Cronaca News

Tavolo Mise, le richieste delle imprese tarantine

Intervento di Confartigianato, Confesercenti, Cna, Unsic, Upalap e Claai

L'incontro al Ministero dello Sviluppo Economico
L'incontro al Ministero dello Sviluppo Economico

«L’export deve diventare una realtà importante per il sistema Taranto e le Micro e Piccole Imprese (Mpi) possono svolgere un ruolo sempre più determinante per la crescita economica del territorio». Confartigianato, Confesercenti, Cna, Unsic, Upalap e Claai hanno preso parte al tavolo di confronto con l’intero panorama associativo che rappresenta le imprese locali, per supportare Taranto e la sua provincia sui mercati internazionali.

L’incontro si è tenuto mercoledì 12 giugno, presso il Ministero dello Sviluppo a Roma, presieduto da Daniel De Vito, Capo della Segreteria tecnica del Ministro dello Sviluppo economico. «Siamo soddisfatti e molto speranzosi che sul nostro territorio si possano creare tutte le condizioni affinché diventi davvero praticabile, da subito, un’alternativa economica e di sviluppo alla mono cultura industriale. Ieri – evidenziano le associazioni dell’artigianato e del commercio tarantino – il Ministero ha voluto concentrarsi sull’export e noi abbiamo risposto presenti e soprattutto interessati a collaborare col Governo, per adottare specifiche misure di sostegno per allargare il campo d’azione delle nostre imprese anche nei mercati internazionali. Si può fare, si deve fare, le nostre imprese hanno la capacità di farlo. L’export deve diventare una realtà importante per il sistema Taranto e le Micro e Piccole Imprese (Mpi) possono svolgere un ruolo sempre più determinante per la crescita economica del territorio.

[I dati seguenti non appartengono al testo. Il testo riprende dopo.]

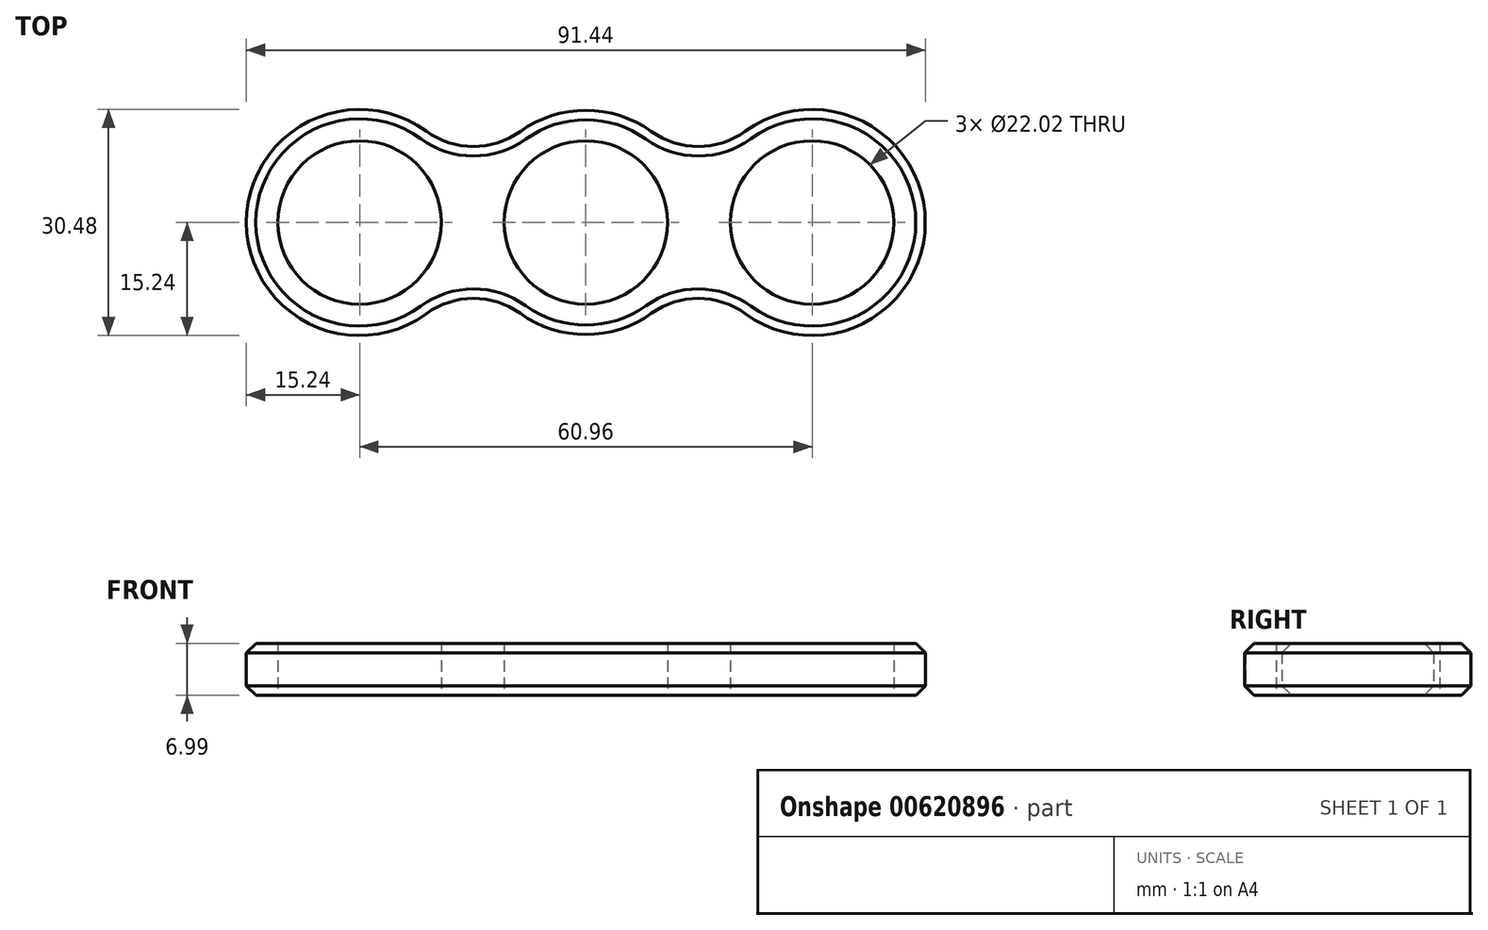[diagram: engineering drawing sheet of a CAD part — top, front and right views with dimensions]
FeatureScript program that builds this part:
annotation { "Feature Type Name" : "Feature", "Feature Type Description" : "" }
export const myFeature = defineFeature(function(context is Context, id is Id, definition is map)
    precondition{}
    {
        {
            var Q0;
            Q0=qCreatedBy(makeId("Top.planeOp"),FACE);
            var sketch = newSketch(context, id + "F0", { "sketchPlane" : qUnion([Q0])});
            skCircle(sketch, "E0", {"center": v(0, 0) * mm, "radius": 11.01 * mm});
            skLineSegment(sketch, "E1", {"start": v(0, 0) * mm, "end": v(30.48, 0) * mm});
            skLineSegment(sketch, "E2", {"start": v(0, 0) * mm, "end": v(-30.48, 0) * mm});
            skCircle(sketch, "E3", {"center": v(30.48, 0) * mm, "radius": 11.01 * mm});
            skCircle(sketch, "E4", {"center": v(-30.48, 0) * mm, "radius": 11.01 * mm});
            skCircle(sketch, "E5.cCircle", {"center": v(30.48, 0) * mm, "radius": 11.01 * mm, "construction": true});
            skPoint(sketch, "E5.0.midPoint", {"position": v(30.48, -11.01) * mm});
            skCircle(sketch, "E6", {"center": v(-30.48, 0) * mm, "radius": 15.24 * mm});
            skCircle(sketch, "E7", {"center": v(0, 0) * mm, "radius": 15.11 * mm});
            skCircle(sketch, "E8", {"center": v(30.48, 0) * mm, "radius": 15.24 * mm});
            skArc(sketch, "E9", {"start": v(21.5, -12.3) * mm, "mid": v(15.17, -10.23) * mm, "end": v(8.83, -12.27) * mm});
            skArc(sketch, "E10", {"start": v(8.83, 12.27) * mm, "mid": v(15.17, 10.23) * mm, "end": v(21.5, 12.3) * mm});
            skArc(sketch, "E11", {"start": v(-8.83, -12.27) * mm, "mid": v(-15.17, -10.23) * mm, "end": v(-21.5, -12.3) * mm});
            skArc(sketch, "E12", {"start": v(-21.5, 12.3) * mm, "mid": v(-15.17, 10.23) * mm, "end": v(-8.83, 12.27) * mm});
            skSolve(sketch);
        }
        {
            var Q0;
            Q0 = qSketchRegion(id + "F0", true);
            extrude(context, id + "F1", {"entities" : qUnion([Q0]), "depth" : 7 * mm, "offsetDistance" : 25.4 * mm});
        }
        {
            var Q0;
            Q0=makeQuery(id+"F1.opExtrude","CAP_EDGE",EDGE,{"disambiguationData":[OSD([sQuery(id+"F0.wireOp",EDGE,"E6")])],"isStart":false});
            chamfer(context, id + "F2", {"entities" : qUnion([Q0]), "width" : 1.27 * mm, "tangentPropagation" : true});
        }
        {
            var Q0;
            Q0=makeQuery(id+"F1.opExtrude","CAP_EDGE",EDGE,{"disambiguationData":[OSD([sQuery(id+"F0.wireOp",EDGE,"E6")])],"isStart":true});
            var Q1;
            Q1=makeQuery(id+"F1.opExtrude","CAP_EDGE",EDGE,{"disambiguationData":[OSD([sQuery(id+"F0.wireOp",EDGE,"E8")])],"isStart":true});
            var Q2;
            {var subQ0=sQuery(id+"F0.wireOp",EDGE,"E7");Q2=makeQuery(id+"F1.opExtrude","CAP_EDGE",EDGE,{"disambiguationData":[OSD([subQ0]),TDD([makeQuery(id+"F0.imprint","IMPRINT",EDGE,{"disambiguationData":[TD([[makeQuery(id+"F0.imprint","INTERSECT",VERTEX,{"derivedFrom":[subQ0,sQuery(id+"F0.wireOp",EDGE,"E9")]}),1.0]])],"derivedFrom":subQ0})])],"isStart":true});}
            var Q3;
            Q3=makeQuery(id+"F1.opExtrude","CAP_EDGE",EDGE,{"disambiguationData":[OSD([sQuery(id+"F0.wireOp",EDGE,"E9")])],"isStart":true});
            var Q4;
            Q4=makeQuery(id+"F1.opExtrude","CAP_EDGE",EDGE,{"disambiguationData":[OSD([sQuery(id+"F0.wireOp",EDGE,"E11")])],"isStart":true});
            var Q5;
            Q5=makeQuery(id+"F1.opExtrude","CAP_EDGE",EDGE,{"disambiguationData":[OSD([sQuery(id+"F0.wireOp",EDGE,"E12")])],"isStart":true});
            var Q6;
            {var subQ0=sQuery(id+"F0.wireOp",EDGE,"E7");Q6=makeQuery(id+"F1.opExtrude","CAP_EDGE",EDGE,{"disambiguationData":[OSD([subQ0]),TDD([makeQuery(id+"F0.imprint","IMPRINT",EDGE,{"disambiguationData":[TD([[makeQuery(id+"F0.imprint","INTERSECT",VERTEX,{"derivedFrom":[subQ0,sQuery(id+"F0.wireOp",EDGE,"E10")]}),-1.0]])],"derivedFrom":subQ0})])],"isStart":true});}
            var Q7;
            Q7=makeQuery(id+"F1.opExtrude","CAP_EDGE",EDGE,{"disambiguationData":[OSD([sQuery(id+"F0.wireOp",EDGE,"E10")])],"isStart":true});
            chamfer(context, id + "F3", {"entities" : qUnion([Q0, Q1, Q2, Q3, Q4, Q5, Q6, Q7]), "width" : 1.27 * mm, "tangentPropagation" : true});
        }
    });
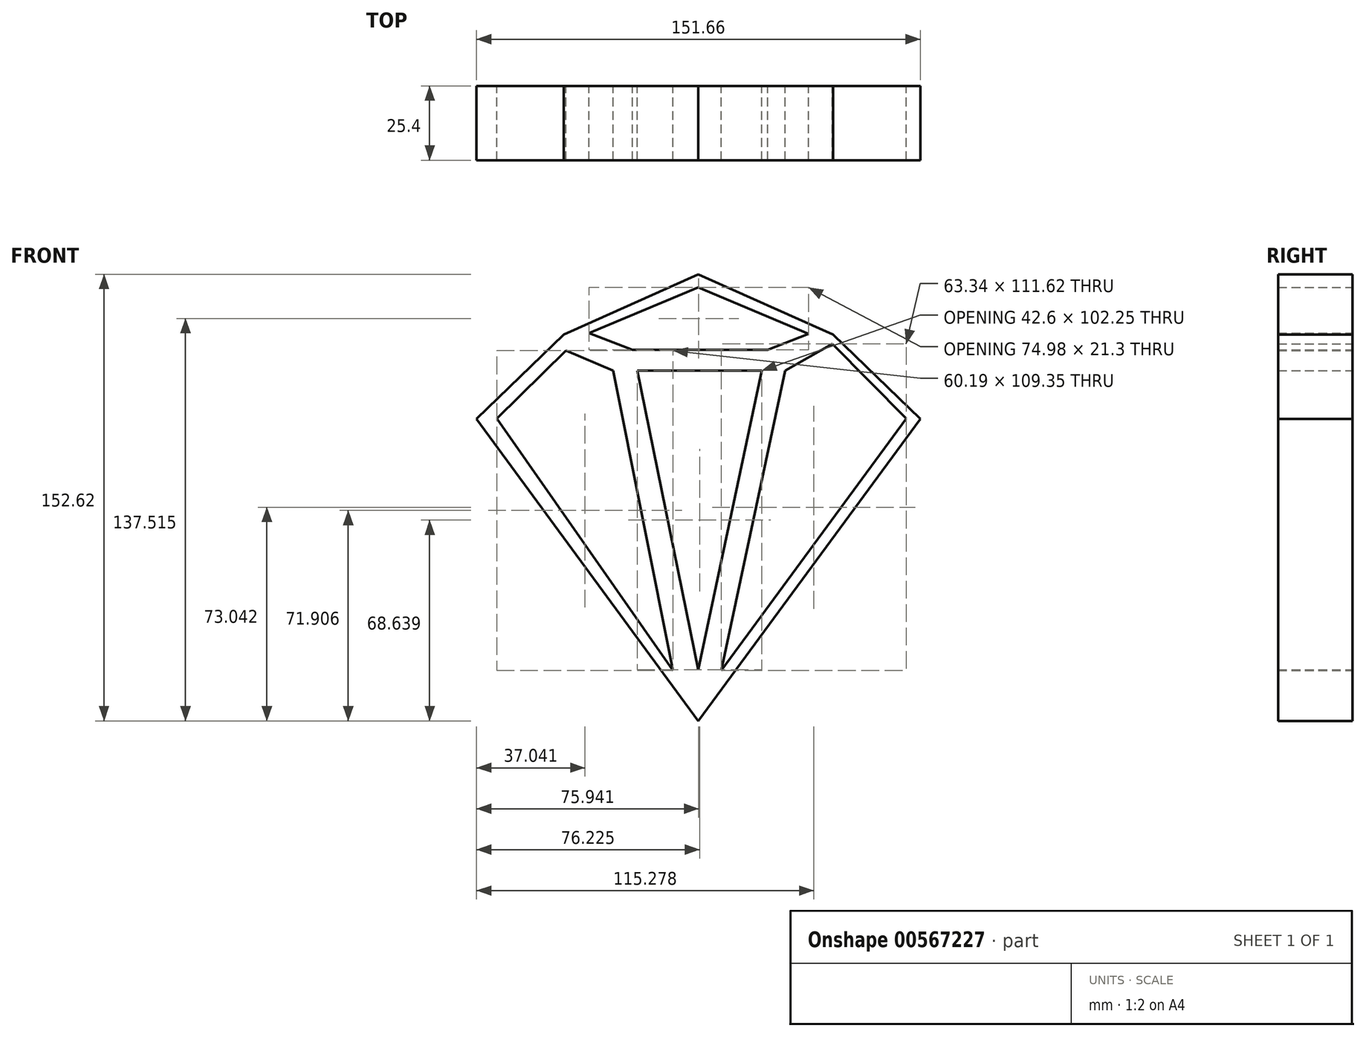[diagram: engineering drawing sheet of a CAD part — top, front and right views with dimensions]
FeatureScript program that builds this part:
annotation { "Feature Type Name" : "Feature", "Feature Type Description" : "" }
export const myFeature = defineFeature(function(context is Context, id is Id, definition is map)
    precondition{}
    {
        {
            var Q0;
            Q0=qCreatedBy(makeId("Front.planeOp"),FACE);
            var sketch = newSketch(context, id + "F0", { "sketchPlane" : qUnion([Q0])});
            skLineSegment(sketch, "E0", {"start": v(0, -76.19) * mm, "end": v(75.95, 26.99) * mm});
            skLineSegment(sketch, "E1", {"start": v(75.95, 26.99) * mm, "end": v(46.1, 55.89) * mm});
            skLineSegment(sketch, "E2", {"start": v(46.1, 55.89) * mm, "end": v(0, 76.43) * mm});
            skLineSegment(sketch, "E3", {"start": v(0, 76.43) * mm, "end": v(-45.86, 55.89) * mm});
            skLineSegment(sketch, "E4", {"start": v(-45.86, 55.89) * mm, "end": v(-75.71, 26.99) * mm});
            skLineSegment(sketch, "E5", {"start": v(-75.71, 26.99) * mm, "end": v(0, -76.19) * mm});
            skLineSegment(sketch, "E6", {"start": v(46.1, 55.89) * mm, "end": v(26.63, 47.16) * mm});
            skLineSegment(sketch, "E7", {"start": v(26.63, 47.16) * mm, "end": v(-25.32, 47.16) * mm});
            skLineSegment(sketch, "E8", {"start": v(-25.32, 47.16) * mm, "end": v(-45.86, 55.89) * mm});
            skLineSegment(sketch, "E9", {"start": v(-25.32, 65.09) * mm, "end": v(-15.57, 60.74) * mm});
            skLineSegment(sketch, "E10", {"start": v(-15.57, 60.74) * mm, "end": v(16, 60.74) * mm});
            skLineSegment(sketch, "E11", {"start": v(16, 60.74) * mm, "end": v(25.57, 65.03) * mm});
            skLineSegment(sketch, "E12", {"start": v(16, 60.74) * mm, "end": v(26.63, 47.16) * mm});
            skLineSegment(sketch, "E13", {"start": v(26.63, 47.16) * mm, "end": v(0, -76.19) * mm});
            skLineSegment(sketch, "E14", {"start": v(-15.57, 60.74) * mm, "end": v(-25.32, 47.16) * mm});
            skLineSegment(sketch, "E15", {"start": v(-25.32, 47.16) * mm, "end": v(0, -76.19) * mm});
            skSolve(sketch);
        }
        {
            var Q0;
            Q0=qCreatedBy(makeId("Front.planeOp"),FACE);
            var sketch = newSketch(context, id + "F1", { "sketchPlane" : qUnion([Q0])});
            skLineSegment(sketch, "E16", {"start": v(45.96, 52.66) * mm, "end": v(71.24, 27.1) * mm});
            skLineSegment(sketch, "E17", {"start": v(71.24, 27.1) * mm, "end": v(7.9, -58.96) * mm});
            skLineSegment(sketch, "E18", {"start": v(7.9, -58.96) * mm, "end": v(29.77, 43.57) * mm});
            skLineSegment(sketch, "E19", {"start": v(29.77, 43.57) * mm, "end": v(45.96, 52.66) * mm});
            skLineSegment(sketch, "E20", {"start": v(-8.57, -58.96) * mm, "end": v(-29.02, 43.57) * mm});
            skLineSegment(sketch, "E21", {"start": v(-29.02, 43.57) * mm, "end": v(-45.21, 50.4) * mm});
            skLineSegment(sketch, "E22", {"start": v(-45.21, 50.4) * mm, "end": v(-68.76, 27.1) * mm});
            skLineSegment(sketch, "E23", {"start": v(-68.76, 27.1) * mm, "end": v(-8.57, -58.96) * mm});
            skSolve(sketch);
        }
        {
            var Q0;
            Q0=qCreatedBy(makeId("Front.planeOp"),FACE);
            var sketch = newSketch(context, id + "F2", { "sketchPlane" : qUnion([Q0])});
            skLineSegment(sketch, "E24", {"start": v(-37.26, 56.35) * mm, "end": v(0, 71.98) * mm});
            skLineSegment(sketch, "E25", {"start": v(0, 71.98) * mm, "end": v(37.72, 56.07) * mm});
            skLineSegment(sketch, "E26", {"start": v(37.72, 56.07) * mm, "end": v(23.8, 50.67) * mm});
            skLineSegment(sketch, "E27", {"start": v(23.8, 50.67) * mm, "end": v(-22.5, 50.67) * mm});
            skLineSegment(sketch, "E28", {"start": v(-22.5, 50.67) * mm, "end": v(-37.26, 56.35) * mm});
            skLineSegment(sketch, "E29", {"start": v(-20.79, 43.57) * mm, "end": v(21.82, 43.57) * mm});
            skLineSegment(sketch, "E30", {"start": v(21.82, 43.57) * mm, "end": v(0, -58.68) * mm});
            skLineSegment(sketch, "E31", {"start": v(0, -58.68) * mm, "end": v(-20.79, 43.57) * mm});
            skSolve(sketch);
        }
        {
            var Q0;
            Q0=makeQuery(id+"F0.imprint","IMPRINT",FACE,{"disambiguationData":[TD([[makeQuery(id+"F0.imprint","IMPRINT",EDGE,{"derivedFrom":sQuery(id+"F0.wireOp",EDGE,"E4")}),1.0]])]});
            var Q1;
            Q1=makeQuery(id+"F0.imprint","IMPRINT",FACE,{"disambiguationData":[TD([[makeQuery(id+"F0.imprint","IMPRINT",EDGE,{"derivedFrom":sQuery(id+"F0.wireOp",EDGE,"E0")}),1.0]])]});
            var Q2;
            Q2=makeQuery(id+"F0.imprint","IMPRINT",FACE,{"disambiguationData":[TD([[makeQuery(id+"F0.imprint","IMPRINT",EDGE,{"derivedFrom":sQuery(id+"F0.wireOp",EDGE,"E7")}),1.0]])]});
            var Q3;
            {var subQ0=sQuery(id+"F0.wireOp",EDGE,"E8");Q3=makeQuery(id+"F0.imprint","IMPRINT",FACE,{"disambiguationData":[TD([[makeQuery(id+"F0.imprint","IMPRINT",EDGE,{"derivedFrom":subQ0}),-1.0]])]});}
            var Q4;
            {var subQ0=sQuery(id+"F0.wireOp",EDGE,"E9");Q4=makeQuery(id+"F0.imprint","IMPRINT",FACE,{"disambiguationData":[TD([[makeQuery(id+"F0.imprint","IMPRINT",EDGE,{"derivedFrom":subQ0}),1.0]])]});}
            var Q5;
            {var subQ0=sQuery(id+"F0.wireOp",EDGE,"E6");Q5=makeQuery(id+"F0.imprint","IMPRINT",FACE,{"disambiguationData":[TD([[makeQuery(id+"F0.imprint","IMPRINT",EDGE,{"derivedFrom":subQ0}),-1.0]])]});}
            var Q6;
            Q6=makeQuery(id+"F0.imprint","IMPRINT",FACE,{"disambiguationData":[TD([[makeQuery(id+"F0.imprint","IMPRINT",EDGE,{"derivedFrom":sQuery(id+"F0.wireOp",EDGE,"E7")}),-1.0]])]});
            extrude(context, id + "F3", {"entities" : qUnion([Q0, Q1, Q2, Q3, Q4, Q5, Q6]), "depth" : 25.4 * mm, "offsetDistance" : 25.4 * mm});
        }
        {
            var Q0;
            Q0=makeQuery(id+"F1.imprint","IMPRINT",FACE,{"disambiguationData":[TD([[makeQuery(id+"F1.imprint","IMPRINT",EDGE,{"derivedFrom":sQuery(id+"F1.wireOp",EDGE,"E20")}),1.0]])]});
            var Q1;
            Q1=makeQuery(id+"F2.imprint","IMPRINT",FACE,{"disambiguationData":[TD([[makeQuery(id+"F2.imprint","IMPRINT",EDGE,{"derivedFrom":sQuery(id+"F2.wireOp",EDGE,"E29")}),-1.0]])]});
            var Q2;
            Q2=makeQuery(id+"F1.imprint","IMPRINT",FACE,{"disambiguationData":[TD([[makeQuery(id+"F1.imprint","IMPRINT",EDGE,{"derivedFrom":sQuery(id+"F1.wireOp",EDGE,"E16")}),-1.0]])]});
            var Q3;
            Q3=makeQuery(id+"F2.imprint","IMPRINT",FACE,{"disambiguationData":[TD([[makeQuery(id+"F2.imprint","IMPRINT",EDGE,{"derivedFrom":sQuery(id+"F2.wireOp",EDGE,"E24")}),-1.0]])]});
            extrude(context, id + "F4", {"entities" : qUnion([Q0, Q1, Q2, Q3]), "operationType" : NewBodyOperationType.REMOVE, "depth" : 30.48 * mm, "offsetDistance" : 25.4 * mm});
        }
        {
            var Q0;
            Q0=qCreatedBy(makeId("Front.planeOp"),FACE);
            var sketch = newSketch(context, id + "F5", { "sketchPlane" : qUnion([Q0])});
            skLineSegment(sketch, "E32", {"start": v(-44.93, 45) * mm, "end": v(-62.82, 26.25) * mm});
            skLineSegment(sketch, "E33", {"start": v(-62.82, 26.25) * mm, "end": v(-17.95, -37.37) * mm});
            skLineSegment(sketch, "E34", {"start": v(-17.95, -37.37) * mm, "end": v(-33.28, 39.88) * mm});
            skLineSegment(sketch, "E35", {"start": v(-33.28, 39.88) * mm, "end": v(-44.93, 45) * mm});
            skSolve(sketch);
        }
        {
            var Q0;
            Q0=qCreatedBy(makeId("Front.planeOp"),FACE);
            var sketch = newSketch(context, id + "F6", { "sketchPlane" : qUnion([Q0])});
            skLineSegment(sketch, "E36", {"start": v(-15.4, 39.03) * mm, "end": v(16.42, 39.03) * mm});
            skLineSegment(sketch, "E37", {"start": v(16.42, 39.03) * mm, "end": v(0, -39.36) * mm});
            skLineSegment(sketch, "E38", {"start": v(0, -39.36) * mm, "end": v(-15.4, 39.03) * mm});
            skLineSegment(sketch, "E39", {"start": v(44.82, 46.7) * mm, "end": v(33.18, 39.03) * mm});
            skLineSegment(sketch, "E40", {"start": v(33.18, 39.03) * mm, "end": v(16.42, -39.36) * mm});
            skLineSegment(sketch, "E41", {"start": v(16.42, -39.36) * mm, "end": v(64.42, 26.82) * mm});
            skLineSegment(sketch, "E42", {"start": v(64.42, 26.82) * mm, "end": v(44.82, 46.7) * mm});
            skSolve(sketch);
        }
        {
            var Q0;
            Q0=makeQuery(id+"F5.imprint","IMPRINT",FACE,{"disambiguationData":[TD([[makeQuery(id+"F5.imprint","IMPRINT",EDGE,{"derivedFrom":sQuery(id+"F5.wireOp",EDGE,"E32")}),1.0]])]});
            var Q1;
            Q1=makeQuery(id+"F6.imprint","IMPRINT",FACE,{"disambiguationData":[TD([[makeQuery(id+"F6.imprint","IMPRINT",EDGE,{"derivedFrom":sQuery(id+"F6.wireOp",EDGE,"E36")}),-1.0]])]});
            var Q2;
            Q2=makeQuery(id+"F6.imprint","IMPRINT",FACE,{"disambiguationData":[TD([[makeQuery(id+"F6.imprint","IMPRINT",EDGE,{"derivedFrom":sQuery(id+"F6.wireOp",EDGE,"E39")}),1.0]])]});
            extrude(context, id + "F7", {"entities" : qUnion([Q0, Q1, Q2]), "operationType" : NewBodyOperationType.REMOVE, "depth" : 50.8 * mm, "offsetDistance" : 25.4 * mm});
        }
    });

Come confermano i dati elaborati dall’Ufficio Studi di Confartigianato, l’export nei settori ad alta concentrazione di Mpi (moda, arredo casa, agroalimentare, meccanica) ha registrato anche nel 2018 un andamento molto positivo dell’export che è salito a 127,3 miliardi di euro, con un’incidenza sul PIL del 7,3, in Italia, Taranto se la gioca ma non è tra le province protagoniste. Può diventarlo con una forte azione di accompagnamento da parte di tutti gli enti pubblici e privati deputati all’internazionalizzazione, attraverso una programmazione meticolosa e un approccio progressivo per evitare onerosi insuccessi». «Le attività di promozione che il Ministero vuole mettere a disposizione sono interessanti e faremo di tutto per renderle di semplice attuazione ed impiego». Nell’incontro di ieri a Roma, Confartigianato, Confesercenti, Cna, Unsic, Upalap e Claai hanno «rafforzato congiuntamente le seguenti finalità di intervento: Aggregare e accompagnare le imprese nei processi di Internazionalizzazione; Stabilizzare la presenza delle imprese sui mercati tradizionali strutturando azioni promozionali che prevedano attività sia di servizi alle imprese sia di promozione su alcuni mercati target; Promuovere la penetrazione sui mercati più complessi, che necessitano quindi di azioni in grado di rimuovere i problemi sia di barriere non tariffarie che di organizzazione aziendale complesse (Cina e Asean, Russia, Usa, Golfo).

I settori che riteniamo prioritari sono quelli maggiormente legati al made in Italy e nello specifico del territorio tarantino, dove le MPI eccellono per capacità di coniugare tradizione, saper fare, creatività, gusto, su misura, in particolare: arredo e complemento, moda, meccanica e impiantistica, agroalimentare». Come da noi richiesto, siamo riusciti a strappare una promessa ai dirigenti del Ministero di continuare i lavori di questo tavolo presso la nostra Camera di Commercio. Pur non essendo tema dell’incontro, ieri abbiamo voluto comunque evidenziare anche le altre criticità ancora esistenti sul territorio, ma soprattutto un modello diverso di rappresentare la città stando tutti insieme, esclusivamente per il bene comune. E’ ovvio che ci aspettiamo per l’incontro del tavolo istituzionale coordinato dal Vice Premier Di Maio previsto a Taranto per il 24 giugno, un analogo allargamento delle rappresentanze associative del mondo delle imprese così come proficuamente e brillantemente realizzato ieri al Ministero dello Sviluppo».